Additional support for this untapped market potential is provided by the chart on the right, which compares the number of Online Video impressions having advertisements to those without advertisements. Today, only 12% of the total videos online currently have ads. The monetization of only 15% of the ‘unfilled’ inventory, at current average CPM rates, again implies a nearly $15 billion potential market by 2015. Clearly, the current low ad penetration is partially due to the high proportion of user-generated content; for such content we would not expect to see high ad penetration rates. But the low penetration is also a function of the nascence of this market. Over time, as the quality of content improves and monetization techniques such as video ad networks and ad insertion technologies proliferate, we would expect to see much higher ad penetration rates and monetization of this largely untapped opportunity.
What are some of the implications you see regarding the advertising landscape? Who are the winners and who are the losers?

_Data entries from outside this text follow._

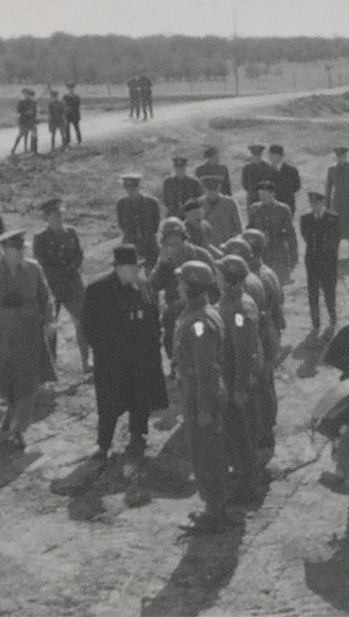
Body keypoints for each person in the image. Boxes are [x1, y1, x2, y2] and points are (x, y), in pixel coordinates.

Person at [81, 244, 167, 460]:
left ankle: (138, 435)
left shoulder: (143, 285)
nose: (136, 272)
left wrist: (152, 344)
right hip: (112, 360)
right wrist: (103, 350)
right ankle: (103, 444)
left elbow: (152, 316)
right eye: (132, 268)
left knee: (140, 398)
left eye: (137, 267)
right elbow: (88, 325)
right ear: (118, 268)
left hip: (139, 357)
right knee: (109, 403)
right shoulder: (98, 289)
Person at [172, 260, 229, 534]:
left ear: (193, 287)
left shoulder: (200, 323)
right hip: (198, 391)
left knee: (205, 452)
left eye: (183, 284)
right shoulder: (201, 312)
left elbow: (207, 369)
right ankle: (214, 504)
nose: (179, 288)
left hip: (200, 394)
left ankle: (215, 510)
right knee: (206, 450)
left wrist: (204, 407)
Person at [219, 237, 279, 453]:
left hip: (257, 340)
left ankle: (262, 435)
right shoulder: (257, 276)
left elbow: (244, 327)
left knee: (260, 390)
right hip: (264, 336)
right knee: (265, 387)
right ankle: (265, 430)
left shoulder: (247, 288)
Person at [0, 230, 56, 450]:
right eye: (14, 250)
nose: (19, 254)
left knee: (28, 383)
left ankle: (18, 430)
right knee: (9, 383)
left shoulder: (33, 269)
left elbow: (46, 297)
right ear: (4, 250)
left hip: (29, 336)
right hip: (4, 337)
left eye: (21, 249)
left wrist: (50, 321)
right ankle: (9, 422)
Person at [216, 254, 264, 501]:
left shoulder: (240, 308)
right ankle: (243, 476)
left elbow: (244, 351)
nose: (216, 279)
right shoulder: (230, 301)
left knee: (240, 434)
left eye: (219, 275)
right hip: (232, 376)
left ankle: (246, 486)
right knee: (235, 432)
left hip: (237, 379)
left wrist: (240, 387)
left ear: (230, 279)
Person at [33, 198, 90, 372]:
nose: (59, 218)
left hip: (73, 284)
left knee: (82, 321)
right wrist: (59, 273)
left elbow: (79, 254)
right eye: (55, 215)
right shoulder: (40, 237)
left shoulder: (71, 232)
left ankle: (85, 361)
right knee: (50, 325)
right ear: (47, 218)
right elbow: (41, 262)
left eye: (61, 214)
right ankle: (51, 366)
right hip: (52, 286)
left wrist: (73, 268)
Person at [149, 218, 218, 360]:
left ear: (184, 237)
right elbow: (154, 286)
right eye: (169, 241)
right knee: (172, 344)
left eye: (176, 239)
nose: (173, 245)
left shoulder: (200, 255)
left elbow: (215, 284)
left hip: (199, 308)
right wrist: (162, 264)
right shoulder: (164, 259)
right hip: (175, 310)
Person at [300, 190, 341, 332]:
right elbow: (306, 237)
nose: (313, 206)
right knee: (313, 291)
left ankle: (332, 315)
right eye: (311, 203)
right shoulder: (305, 218)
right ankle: (315, 320)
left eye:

I believe that the Online Video industry has the potential to impact the TV industry in the same way that the Internet impacted the print industry. We see many of the same precursors: dramatically improved bandwidth, new and disruptive technologies (YouTube, Hulu, etc.), the fragmentation of content, and new ways of accessing content that go ‘over-the-top’ of traditional, entrenched distribution channels. Innovation is occurring at a dizzying pace right now and I believe it is only a matter of time before we see an over-the-top video platform become successfully integrated with the television.

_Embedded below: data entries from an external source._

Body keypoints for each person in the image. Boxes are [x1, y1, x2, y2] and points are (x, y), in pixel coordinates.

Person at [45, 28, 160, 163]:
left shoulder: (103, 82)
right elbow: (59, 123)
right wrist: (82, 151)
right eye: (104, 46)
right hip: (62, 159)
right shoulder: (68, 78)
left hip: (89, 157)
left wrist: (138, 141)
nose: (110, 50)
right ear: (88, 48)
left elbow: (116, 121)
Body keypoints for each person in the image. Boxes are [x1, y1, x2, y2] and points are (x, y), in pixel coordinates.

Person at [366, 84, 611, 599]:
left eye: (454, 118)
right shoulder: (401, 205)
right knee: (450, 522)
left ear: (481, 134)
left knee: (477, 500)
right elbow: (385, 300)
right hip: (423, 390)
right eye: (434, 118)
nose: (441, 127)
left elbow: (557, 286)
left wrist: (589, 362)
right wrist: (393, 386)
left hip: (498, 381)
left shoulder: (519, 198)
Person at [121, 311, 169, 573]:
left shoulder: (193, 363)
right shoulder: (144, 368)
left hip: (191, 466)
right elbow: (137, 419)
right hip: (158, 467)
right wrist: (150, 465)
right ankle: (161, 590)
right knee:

Given these trends, there is a war going on right now among players in the ecosystem to try and lock up two of the most strategic elements of the video value chain: the end-point (TV, set-top-box, mobile handset, etc.) and the content that is distributed to that end-point. Much of the partnership and acquisition activity we are observing among the major players in the ecosystem is aimed at maximizing share of content by solidifying rights to use that content. Further, many of the distributors of Online Video are beginning to create proprietary content of their own. Examples include Google, which is reportedly spending hundreds of millions of dollars to create original content on YouTube, and Netflix, which is doing the same through its streaming video service. The end-point is a similarly prized battleground, where the various service providers are fighting to gain a large strategic footprint.

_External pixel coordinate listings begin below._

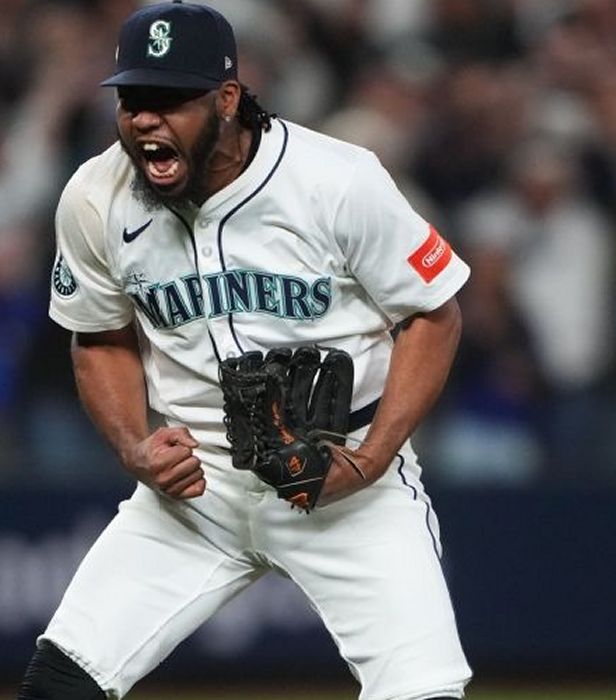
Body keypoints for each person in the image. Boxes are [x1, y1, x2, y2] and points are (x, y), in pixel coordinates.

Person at [17, 2, 472, 698]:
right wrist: (134, 447)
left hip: (344, 477)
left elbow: (433, 314)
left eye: (171, 100)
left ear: (227, 98)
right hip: (196, 489)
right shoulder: (95, 196)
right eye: (133, 100)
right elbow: (99, 336)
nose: (145, 120)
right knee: (60, 685)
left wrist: (374, 456)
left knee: (424, 693)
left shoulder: (335, 179)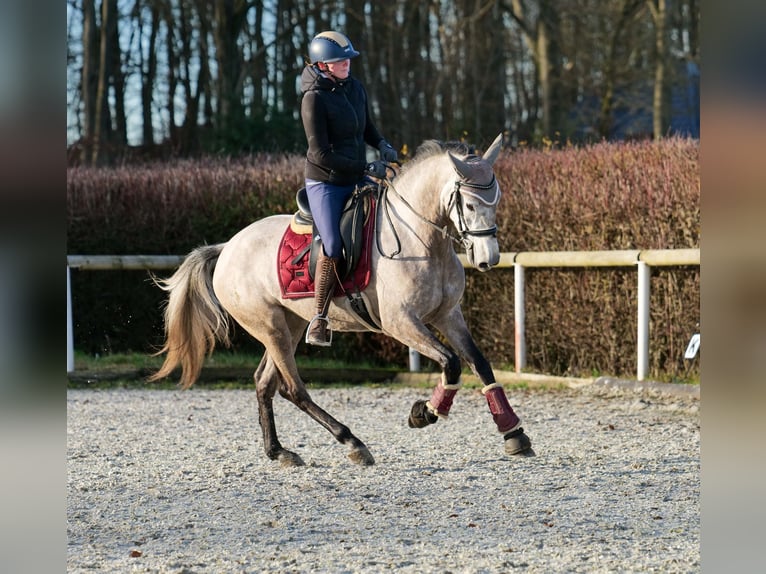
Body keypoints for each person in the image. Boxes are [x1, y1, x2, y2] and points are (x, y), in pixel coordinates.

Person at [300, 30, 398, 346]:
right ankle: (319, 317)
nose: (346, 63)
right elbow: (321, 154)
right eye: (339, 60)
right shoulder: (313, 99)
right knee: (332, 244)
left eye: (347, 58)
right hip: (325, 181)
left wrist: (381, 144)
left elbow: (366, 127)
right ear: (322, 65)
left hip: (355, 173)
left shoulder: (354, 87)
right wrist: (365, 168)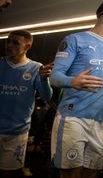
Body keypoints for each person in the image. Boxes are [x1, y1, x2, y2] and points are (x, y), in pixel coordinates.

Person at [50, 0, 103, 178]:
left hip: (100, 122)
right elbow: (54, 77)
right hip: (73, 118)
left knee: (91, 173)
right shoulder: (74, 40)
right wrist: (73, 81)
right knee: (71, 174)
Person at [0, 30, 53, 178]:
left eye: (15, 42)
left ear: (27, 46)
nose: (9, 45)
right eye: (8, 41)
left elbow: (46, 96)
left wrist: (43, 79)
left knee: (8, 173)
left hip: (17, 132)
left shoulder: (36, 68)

In addition to the larger players, we also believe a new crop of technology providers are showing tremendous potential, such as the video ad networks, ad insertion players, and online video platforms (OVPs), which are increasingly enabling the ecosystem with new and innovative technologies.
The losers will be incumbents who elect not to embrace these trends. We have seen such a phenomenon before with other types of media: first with print, then with books and music. Video, I believe, will be next.